Work instructions ▸ Copy every line of the entries that includes the word "size".

══ Records for the exercise

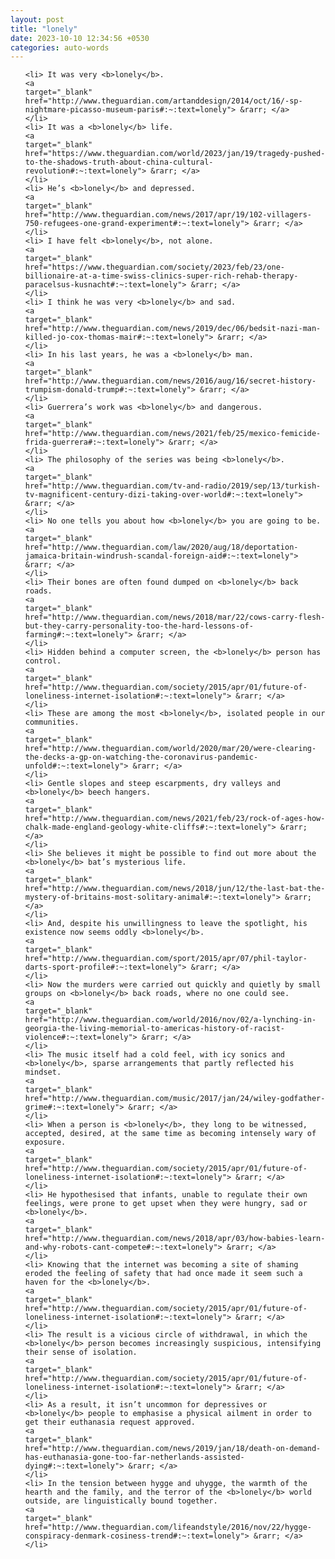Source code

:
 ```yaml
---
layout: post
title: "lonely"
date: 2023-10-10 12:34:56 +0530
categories: auto-words
---
```

<ol>

    <li> It was very <b>lonely</b>.
    <a 
    target="_blank" 
    href="http://www.theguardian.com/artanddesign/2014/oct/16/-sp-nightmare-picasso-museum-paris#:~:text=lonely"> &rarr; </a>
    </li>
    <li> It was a <b>lonely</b> life.
    <a 
    target="_blank" 
    href="https://www.theguardian.com/world/2023/jan/19/tragedy-pushed-to-the-shadows-truth-about-china-cultural-revolution#:~:text=lonely"> &rarr; </a>
    </li>
    <li> He’s <b>lonely</b> and depressed.
    <a 
    target="_blank" 
    href="http://www.theguardian.com/news/2017/apr/19/102-villagers-750-refugees-one-grand-experiment#:~:text=lonely"> &rarr; </a>
    </li>
    <li> I have felt <b>lonely</b>, not alone.
    <a 
    target="_blank" 
    href="https://www.theguardian.com/society/2023/feb/23/one-billionaire-at-a-time-swiss-clinics-super-rich-rehab-therapy-paracelsus-kusnacht#:~:text=lonely"> &rarr; </a>
    </li>
    <li> I think he was very <b>lonely</b> and sad.
    <a 
    target="_blank" 
    href="http://www.theguardian.com/news/2019/dec/06/bedsit-nazi-man-killed-jo-cox-thomas-mair#:~:text=lonely"> &rarr; </a>
    </li>
    <li> In his last years, he was a <b>lonely</b> man.
    <a 
    target="_blank" 
    href="http://www.theguardian.com/news/2016/aug/16/secret-history-trumpism-donald-trump#:~:text=lonely"> &rarr; </a>
    </li>
    <li> Guerrera’s work was <b>lonely</b> and dangerous.
    <a 
    target="_blank" 
    href="http://www.theguardian.com/news/2021/feb/25/mexico-femicide-frida-guerrera#:~:text=lonely"> &rarr; </a>
    </li>
    <li> The philosophy of the series was being <b>lonely</b>.
    <a 
    target="_blank" 
    href="http://www.theguardian.com/tv-and-radio/2019/sep/13/turkish-tv-magnificent-century-dizi-taking-over-world#:~:text=lonely"> &rarr; </a>
    </li>
    <li> No one tells you about how <b>lonely</b> you are going to be.
    <a 
    target="_blank" 
    href="http://www.theguardian.com/law/2020/aug/18/deportation-jamaica-britain-windrush-scandal-foreign-aid#:~:text=lonely"> &rarr; </a>
    </li>
    <li> Their bones are often found dumped on <b>lonely</b> back roads.
    <a 
    target="_blank" 
    href="http://www.theguardian.com/news/2018/mar/22/cows-carry-flesh-but-they-carry-personality-too-the-hard-lessons-of-farming#:~:text=lonely"> &rarr; </a>
    </li>
    <li> Hidden behind a computer screen, the <b>lonely</b> person has control.
    <a 
    target="_blank" 
    href="http://www.theguardian.com/society/2015/apr/01/future-of-loneliness-internet-isolation#:~:text=lonely"> &rarr; </a>
    </li>
    <li> These are among the most <b>lonely</b>, isolated people in our communities.
    <a 
    target="_blank" 
    href="http://www.theguardian.com/world/2020/mar/20/were-clearing-the-decks-a-gp-on-watching-the-coronavirus-pandemic-unfold#:~:text=lonely"> &rarr; </a>
    </li>
    <li> Gentle slopes and steep escarpments, dry valleys and <b>lonely</b> beech hangers.
    <a 
    target="_blank" 
    href="http://www.theguardian.com/news/2021/feb/23/rock-of-ages-how-chalk-made-england-geology-white-cliffs#:~:text=lonely"> &rarr; </a>
    </li>
    <li> She believes it might be possible to find out more about the <b>lonely</b> bat’s mysterious life.
    <a 
    target="_blank" 
    href="http://www.theguardian.com/news/2018/jun/12/the-last-bat-the-mystery-of-britains-most-solitary-animal#:~:text=lonely"> &rarr; </a>
    </li>
    <li> And, despite his unwillingness to leave the spotlight, his existence now seems oddly <b>lonely</b>.
    <a 
    target="_blank" 
    href="http://www.theguardian.com/sport/2015/apr/07/phil-taylor-darts-sport-profile#:~:text=lonely"> &rarr; </a>
    </li>
    <li> Now the murders were carried out quickly and quietly by small groups on <b>lonely</b> back roads, where no one could see.
    <a 
    target="_blank" 
    href="http://www.theguardian.com/world/2016/nov/02/a-lynching-in-georgia-the-living-memorial-to-americas-history-of-racist-violence#:~:text=lonely"> &rarr; </a>
    </li>
    <li> The music itself had a cold feel, with icy sonics and <b>lonely</b>, sparse arrangements that partly reflected his mindset.
    <a 
    target="_blank" 
    href="http://www.theguardian.com/music/2017/jan/24/wiley-godfather-grime#:~:text=lonely"> &rarr; </a>
    </li>
    <li> When a person is <b>lonely</b>, they long to be witnessed, accepted, desired, at the same time as becoming intensely wary of exposure.
    <a 
    target="_blank" 
    href="http://www.theguardian.com/society/2015/apr/01/future-of-loneliness-internet-isolation#:~:text=lonely"> &rarr; </a>
    </li>
    <li> He hypothesised that infants, unable to regulate their own feelings, were prone to get upset when they were hungry, sad or <b>lonely</b>.
    <a 
    target="_blank" 
    href="http://www.theguardian.com/news/2018/apr/03/how-babies-learn-and-why-robots-cant-compete#:~:text=lonely"> &rarr; </a>
    </li>
    <li> Knowing that the internet was becoming a site of shaming eroded the feeling of safety that had once made it seem such a haven for the <b>lonely</b>.
    <a 
    target="_blank" 
    href="http://www.theguardian.com/society/2015/apr/01/future-of-loneliness-internet-isolation#:~:text=lonely"> &rarr; </a>
    </li>
    <li> The result is a vicious circle of withdrawal, in which the <b>lonely</b> person becomes increasingly suspicious, intensifying their sense of isolation.
    <a 
    target="_blank" 
    href="http://www.theguardian.com/society/2015/apr/01/future-of-loneliness-internet-isolation#:~:text=lonely"> &rarr; </a>
    </li>
    <li> As a result, it isn’t uncommon for depressives or <b>lonely</b> people to emphasise a physical ailment in order to get their euthanasia request approved.
    <a 
    target="_blank" 
    href="http://www.theguardian.com/news/2019/jan/18/death-on-demand-has-euthanasia-gone-too-far-netherlands-assisted-dying#:~:text=lonely"> &rarr; </a>
    </li>
    <li> In the tension between hygge and uhygge, the warmth of the hearth and the family, and the terror of the <b>lonely</b> world outside, are linguistically bound together.
    <a 
    target="_blank" 
    href="http://www.theguardian.com/lifeandstyle/2016/nov/22/hygge-conspiracy-denmark-cosiness-trend#:~:text=lonely"> &rarr; </a>
    </li>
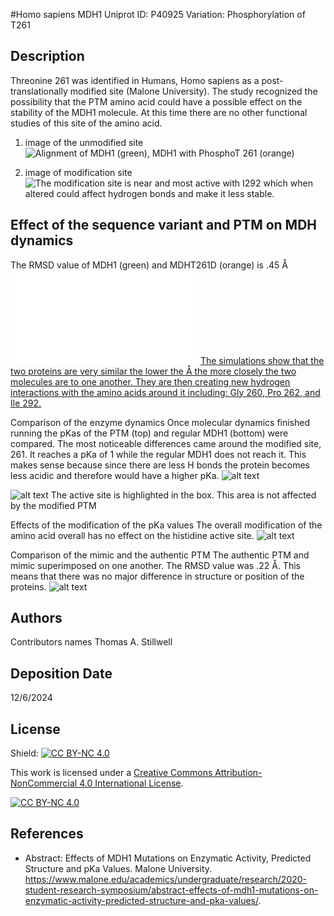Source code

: #Homo sapiens MDH1
Uniprot ID: P40925
Variation: Phosphorylation of T261



## Description

Threonine 261 was identified in Humans, Homo sapiens as a post-translationally modified site (Malone University). The study recognized the possibility that the PTM amino acid could have a possible effect on the stability of the MDH1 molecule. At this time there are no other functional studies of this site of the amino acid. 

1. image of the unmodified site
![Alignment of MDH1 (green), MDH1 with PhosphoT 261 (orange)](images/1GITHUB.png)


2. image of modification site
![The modification site is near and most active with I292 which when altered could affect hydrogen bonds and make it less stable.](images/2GITHUB.png)


## Effect of the sequence variant and PTM on MDH dynamics

The RMSD value of MDH1 (green) and MDHT261D (orange) is .45 Å
![alt text](images/3GITHUB.pgn)
[The simulations show that the two proteins are very similar the lower the Å the more closely the two molecules are to one another. They are then creating new hydrogen interactions with the amino acids around it including: Gly 260,  Pro 262, and Ile 292.](images/4GITHUB.png)

Comparison of the enzyme dynamics
Once molecular dynamics finished running the pKas of the PTM (top) and regular MDH1 (bottom) were compared. The most noticeable differences came around the modified site, 261. It reaches a pKa of 1 while the regular MDH1 does not reach it. This makes sense because since there are less H bonds the protein becomes less acidic and therefore would have a higher pKa. 
![alt text](images/5GITHUB.png)

![alt text](images/6GITHUB.png)
The active site is highlighted in the box. This area is not affected by the modified PTM

Effects of the modification of the pKa values 
The overall modification of the amino acid overall has no effect on the histidine active site. 
![alt text](images/7GITHUB.png)


Comparison of the mimic and the authentic PTM
The authentic PTM and mimic superimposed on one another. The RMSD value was .22 Å. This means that there was no major difference in structure or position of the proteins. 
![alt text](images/8GITHUB.png)

## Authors

Contributors names
Thomas A. Stillwell

## Deposition Date
12/6/2024

## License

Shield: [![CC BY-NC 4.0][cc-by-nc-shield]][cc-by-nc]

This work is licensed under a
[Creative Commons Attribution-NonCommercial 4.0 International License][cc-by-nc].

[![CC BY-NC 4.0][cc-by-nc-image]][cc-by-nc]

[cc-by-nc]: https://creativecommons.org/licenses/by-nc/4.0/
[cc-by-nc-image]: https://licensebuttons.net/l/by-nc/4.0/88x31.png
[cc-by-nc-shield]: https://img.shields.io/badge/License-CC%20BY--NC%204.0-lightgrey.svg


## References

* Abstract: Effects of MDH1 Mutations on Enzymatic Activity, Predicted Structure and pKa Values. Malone University. https://www.malone.edu/academics/undergraduate/research/2020-student-research-symposium/abstract-effects-of-mdh1-mutations-on-enzymatic-activity-predicted-structure-and-pka-values/.
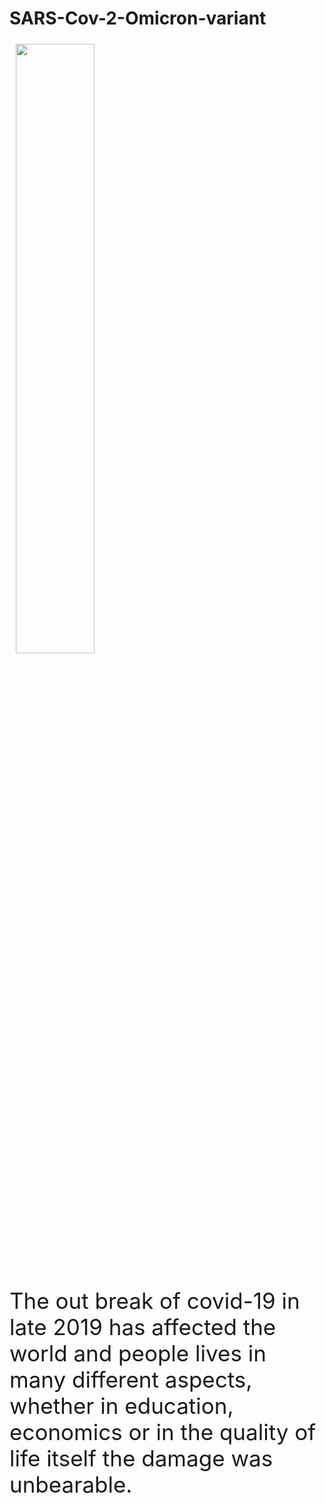 # SARS-Cov-2-Omicron-variant

<div style="display: inline;padding: 5px;">
  <img src="https://www.paho.org/sites/default/files/styles/max_1500x1500/public/2020-02/coronavirus-creativeneko-shutterstock-com.jpg?itok=BdPiNMyz" width=50% height=50%  , style="display: inline;padding: 5px;">

<p style=" font-size: 2.5em; ">The out break of covid-19 in late 2019 has affected the world and people lives in many different  aspects, whether in education, economics or in the quality of life itself the damage was unbearable.</P>

</div>
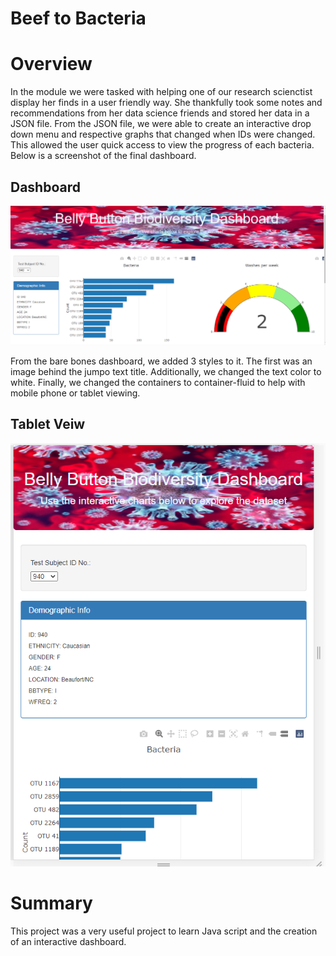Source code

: # Beef to Bacteria

# Overview 

In the module we were tasked with helping one of our research scienctist display her finds in a user friendly way. She thankfully took some notes and recommendations from her data science friends and stored her data in a JSON file. From the JSON file, we were able to create an interactive drop down menu and respective graphs that changed when IDs were changed. This allowed the user quick access to view the progress of each bacteria. Below is a screenshot of the final dashboard. 


## Dashboard 
![Dashboard](https://github.com/mccoycory/Beef-to-Bacteria/blob/main/Dashboard%20screenshot.png)

From the bare bones dashboard, we added 3 styles to it. The first was an image behind the jumpo text title. Additionally, we changed the text color to white. Finally, we changed the containers to container-fluid to help with mobile phone or tablet viewing. 

## Tablet Veiw 

![Moblie View](https://github.com/mccoycory/Beef-to-Bacteria/blob/main/Mobile%20View.png)

# Summary 

This project was a very useful project to learn Java script and the creation of an interactive dashboard. 

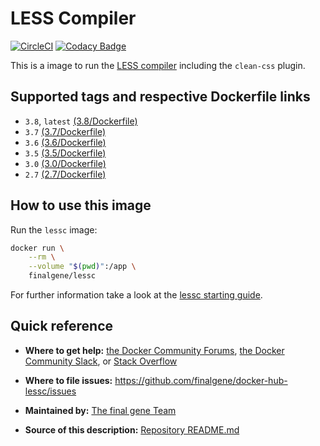# LESS Compiler
[![CircleCI](https://circleci.com/gh/final-gene/docker-hub-lessc/tree/master.svg?style=svg)](https://circleci.com/gh/final-gene/docker-hub-lessc/tree/master) [![Codacy Badge](https://api.codacy.com/project/badge/Grade/4cf4be3e6d6540c0a1c0d72a239ae01b)](https://www.codacy.com/app/final-gene/docker-hub-lessc?utm_source=github.com&amp;utm_medium=referral&amp;utm_content=final-gene/docker-hub-lessc&amp;utm_campaign=Badge_Grade)

This is a image to run the [LESS compiler](http://lesscss.org/) including the `clean-css` plugin.

## Supported tags and respective Dockerfile links
* `3.8`, `latest` [(3.8/Dockerfile)](https://github.com/finalgene/docker-hub-lessc/blob/master/3.8/Dockerfile)
* `3.7` [(3.7/Dockerfile)](https://github.com/finalgene/docker-hub-lessc/blob/master/3.7/Dockerfile)
* `3.6` [(3.6/Dockerfile)](https://github.com/finalgene/docker-hub-lessc/blob/master/3.6/Dockerfile)
* `3.5` [(3.5/Dockerfile)](https://github.com/finalgene/docker-hub-lessc/blob/master/3.5/Dockerfile)
* `3.0` [(3.0/Dockerfile)](https://github.com/finalgene/docker-hub-lessc/blob/master/3.0/Dockerfile)
* `2.7` [(2.7/Dockerfile)](https://github.com/finalgene/docker-hub-lessc/blob/master/2.7/Dockerfile)

## How to use this image
Run the `lessc` image:

```bash
docker run \
    --rm \
    --volume "$(pwd)":/app \
    finalgene/lessc
```

For further information take a look at the [lessc starting guide](http://lesscss.org/).

## Quick reference
* **Where to get help:**
[the Docker Community Forums](https://forums.docker.com), [the Docker Community Slack](https://blog.docker.com/2016/11/introducing-docker-community-directory-docker-community-slack), or [Stack Overflow](https://stackoverflow.com/search?tab=newest&q=docker)

* **Where to file issues:**
https://github.com/finalgene/docker-hub-lessc/issues

* **Maintained by:**
[The final gene Team](https://github.com/finalgene)

* **Source of this description:**
[Repository README.md](https://github.com/finalgene/docker-hub-lessc/blob/master/README.md)
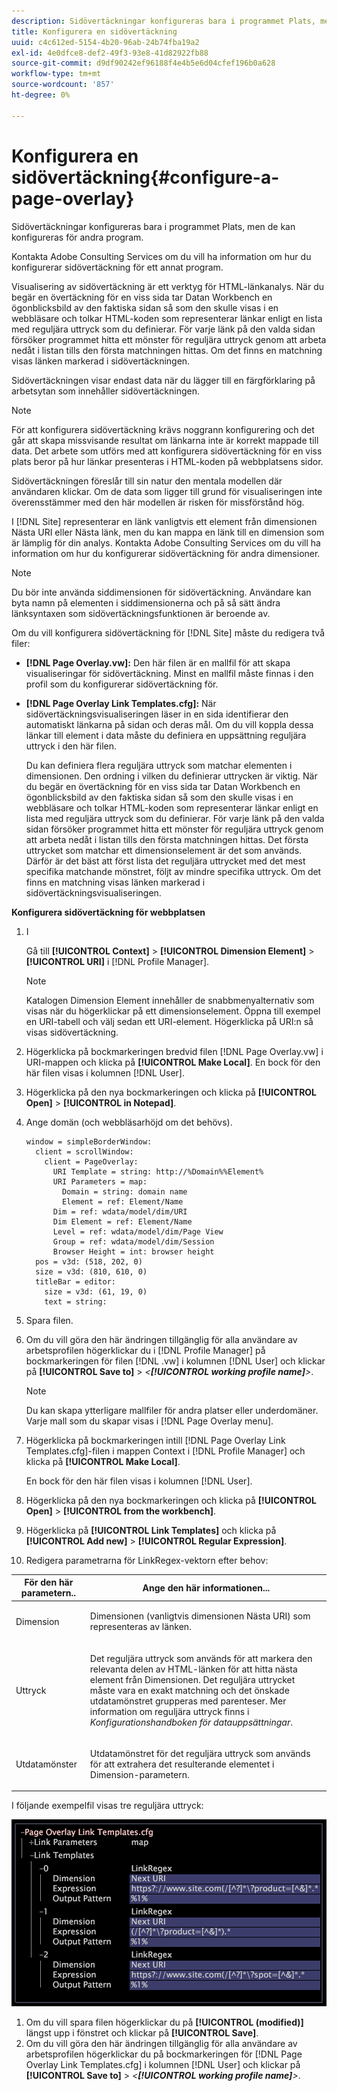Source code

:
 ```yaml
---
description: Sidövertäckningar konfigureras bara i programmet Plats, men de kan konfigureras för andra program.
title: Konfigurera en sidövertäckning
uuid: c4c612ed-5154-4b20-96ab-24b74fba19a2
exl-id: 4e0dfce8-def2-49f3-93e8-41d82922fb88
source-git-commit: d9df90242ef96188f4e4b5e6d04cfef196b0a628
workflow-type: tm+mt
source-wordcount: '857'
ht-degree: 0%

---
```


# Konfigurera en sidövertäckning{#configure-a-page-overlay}

Sidövertäckningar konfigureras bara i programmet Plats, men de kan konfigureras för andra program.

Kontakta Adobe Consulting Services om du vill ha information om hur du konfigurerar sidövertäckning för ett annat program.

Visualisering av sidövertäckning är ett verktyg för HTML-länkanalys. När du begär en övertäckning för en viss sida tar Datan Workbench en ögonblicksbild av den faktiska sidan så som den skulle visas i en webbläsare och tolkar HTML-koden som representerar länkar enligt en lista med reguljära uttryck som du definierar. För varje länk på den valda sidan försöker programmet hitta ett mönster för reguljära uttryck genom att arbeta nedåt i listan tills den första matchningen hittas. Om det finns en matchning visas länken markerad i sidövertäckningen.

Sidövertäckningen visar endast data när du lägger till en färgförklaring på arbetsytan som innehåller sidövertäckningen.

>[!NOTE]
>
>För att konfigurera sidövertäckning krävs noggrann konfigurering och det går att skapa missvisande resultat om länkarna inte är korrekt mappade till data. Det arbete som utförs med att konfigurera sidövertäckning för en viss plats beror på hur länkar presenteras i HTML-koden på webbplatsens sidor.

Sidövertäckningen föreslår till sin natur den mentala modellen där användaren klickar. Om de data som ligger till grund för visualiseringen inte överensstämmer med den här modellen är risken för missförstånd hög.

I [!DNL Site] representerar en länk vanligtvis ett element från dimensionen Nästa URI eller Nästa länk, men du kan mappa en länk till en dimension som är lämplig för din analys. Kontakta Adobe Consulting Services om du vill ha information om hur du konfigurerar sidövertäckning för andra dimensioner.

>[!NOTE]
>
>Du bör inte använda siddimensionen för sidövertäckning. Användare kan byta namn på elementen i siddimensionerna och på så sätt ändra länksyntaxen som sidövertäckningsfunktionen är beroende av.

Om du vill konfigurera sidövertäckning för [!DNL Site] måste du redigera två filer:

* **[!DNL Page Overlay.vw]:** Den här filen är en mallfil för att skapa visualiseringar för sidövertäckning. Minst en mallfil måste finnas i den profil som du konfigurerar sidövertäckning för.
* **[!DNL Page Overlay Link Templates.cfg]:** När sidövertäckningsvisualiseringen läser in en sida identifierar den automatiskt länkarna på sidan och deras mål. Om du vill koppla dessa länkar till element i data måste du definiera en uppsättning reguljära uttryck i den här filen.

   Du kan definiera flera reguljära uttryck som matchar elementen i dimensionen. Den ordning i vilken du definierar uttrycken är viktig. När du begär en övertäckning för en viss sida tar Datan Workbench en ögonblicksbild av den faktiska sidan så som den skulle visas i en webbläsare och tolkar HTML-koden som representerar länkar enligt en lista med reguljära uttryck som du definierar. För varje länk på den valda sidan försöker programmet hitta ett mönster för reguljära uttryck genom att arbeta nedåt i listan tills den första matchningen hittas. Det första uttrycket som matchar ett dimensionselement är det som används. Därför är det bäst att först lista det reguljära uttrycket med det mest specifika matchande mönstret, följt av mindre specifika uttryck. Om det finns en matchning visas länken markerad i sidövertäckningsvisualiseringen.

**Konfigurera sidövertäckning för webbplatsen**

1. I

   Gå till **[!UICONTROL Context]** > **[!UICONTROL Dimension Element]** > **[!UICONTROL URI]** i [!DNL Profile Manager].

   >[!NOTE]
   >
   >Katalogen Dimension Element innehåller de snabbmenyalternativ som visas när du högerklickar på ett dimensionselement. Öppna till exempel en URI-tabell och välj sedan ett URI-element. Högerklicka på URI:n så visas sidövertäckning.

1. Högerklicka på bockmarkeringen bredvid filen [!DNL Page Overlay.vw] i URI-mappen och klicka på **[!UICONTROL Make Local]**. En bock för den här filen visas i kolumnen [!DNL User].
1. Högerklicka på den nya bockmarkeringen och klicka på **[!UICONTROL Open]** > **[!UICONTROL in Notepad]**.
1. Ange domän (och webbläsarhöjd om det behövs).

   ```
   window = simpleBorderWindow: 
     client = scrollWindow: 
       client = PageOverlay: 
         URI Template = string: http://%Domain%%Element%
         URI Parameters = map: 
           Domain = string: domain name
           Element = ref: Element/Name
         Dim = ref: wdata/model/dim/URI
         Dim Element = ref: Element/Name
         Level = ref: wdata/model/dim/Page View
         Group = ref: wdata/model/dim/Session
         Browser Height = int: browser height
     pos = v3d: (518, 202, 0)
     size = v3d: (810, 610, 0)
     titleBar = editor: 
       size = v3d: (61, 19, 0)
       text = string: 
   ```

1. Spara filen.
1. Om du vill göra den här ändringen tillgänglig för alla användare av arbetsprofilen högerklickar du i [!DNL Profile Manager] på bockmarkeringen för filen [!DNL .vw] i kolumnen [!DNL User] och klickar på **[!UICONTROL Save to]** > *&lt;**[!UICONTROL working profile name]**>*.

   >[!NOTE]
   >
   >Du kan skapa ytterligare mallfiler för andra platser eller underdomäner. Varje mall som du skapar visas i [!DNL Page Overlay menu].

1. Högerklicka på bockmarkeringen intill [!DNL Page Overlay Link Templates.cfg]-filen i mappen Context i [!DNL Profile Manager] och klicka på **[!UICONTROL Make Local]**.

   En bock för den här filen visas i kolumnen [!DNL User].

1. Högerklicka på den nya bockmarkeringen och klicka på **[!UICONTROL Open]** > **[!UICONTROL from the workbench]**.
1. Högerklicka på **[!UICONTROL Link Templates]** och klicka på **[!UICONTROL Add new]** > **[!UICONTROL Regular Expression]**.
1. Redigera parametrarna för LinkRegex-vektorn efter behov:

<table id="table_24DD4BB5009542F7BB1DA3318E2E6E2B"> 
 <thead> 
  <tr> 
   <th colname="col1" class="entry"> För den här parametern.. </th> 
   <th colname="col2" class="entry"> Ange den här informationen... </th> 
  </tr>
 </thead>
 <tbody> 
  <tr> 
   <td colname="col1"> <p>Dimension </p> </td> 
   <td colname="col2"> <p>Dimensionen (vanligtvis dimensionen Nästa URI) som representeras av länken. </p> </td> 
  </tr> 
  <tr> 
   <td colname="col1"> <p>Uttryck </p> </td> 
   <td colname="col2"> <p>Det reguljära uttryck som används för att markera den relevanta delen av HTML-länken för att hitta nästa element från Dimensionen. Det reguljära uttrycket måste vara en exakt matchning och det önskade utdatamönstret grupperas med parenteser. Mer information om reguljära uttryck finns i <i>Konfigurationshandboken för datauppsättningar</i>. </p> </td> 
  </tr> 
  <tr> 
   <td colname="col1"> <p>Utdatamönster </p> </td> 
   <td colname="col2"> <p>Utdatamönstret för det reguljära uttryck som används för att extrahera det resulterande elementet i Dimension-parametern. </p> </td> 
  </tr> 
 </tbody> 
</table>

I följande exempelfil visas tre reguljära uttryck:

![](assets/cfg_PageOverlayLinkTemplates_Example.png)

1. Om du vill spara filen högerklickar du på **[!UICONTROL (modified)]** längst upp i fönstret och klickar på **[!UICONTROL Save]**.
1. Om du vill göra den här ändringen tillgänglig för alla användare av arbetsprofilen högerklickar du på bockmarkeringen för [!DNL Page Overlay Link Templates.cfg] i kolumnen [!DNL User] och klickar på **[!UICONTROL Save to]** > *&lt;**[!UICONTROL working profile name]**>*.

════

Solution to this task ▸
<p style=" font-size: 2.5em; ">The out break of covid-19 in late 2019 has affected the world and people lives in many different  aspects, whether in education, economics or in the quality of life itself the damage was unbearable.</P>
     size = v3d: (810, 610, 0)
       size = v3d: (61, 19, 0)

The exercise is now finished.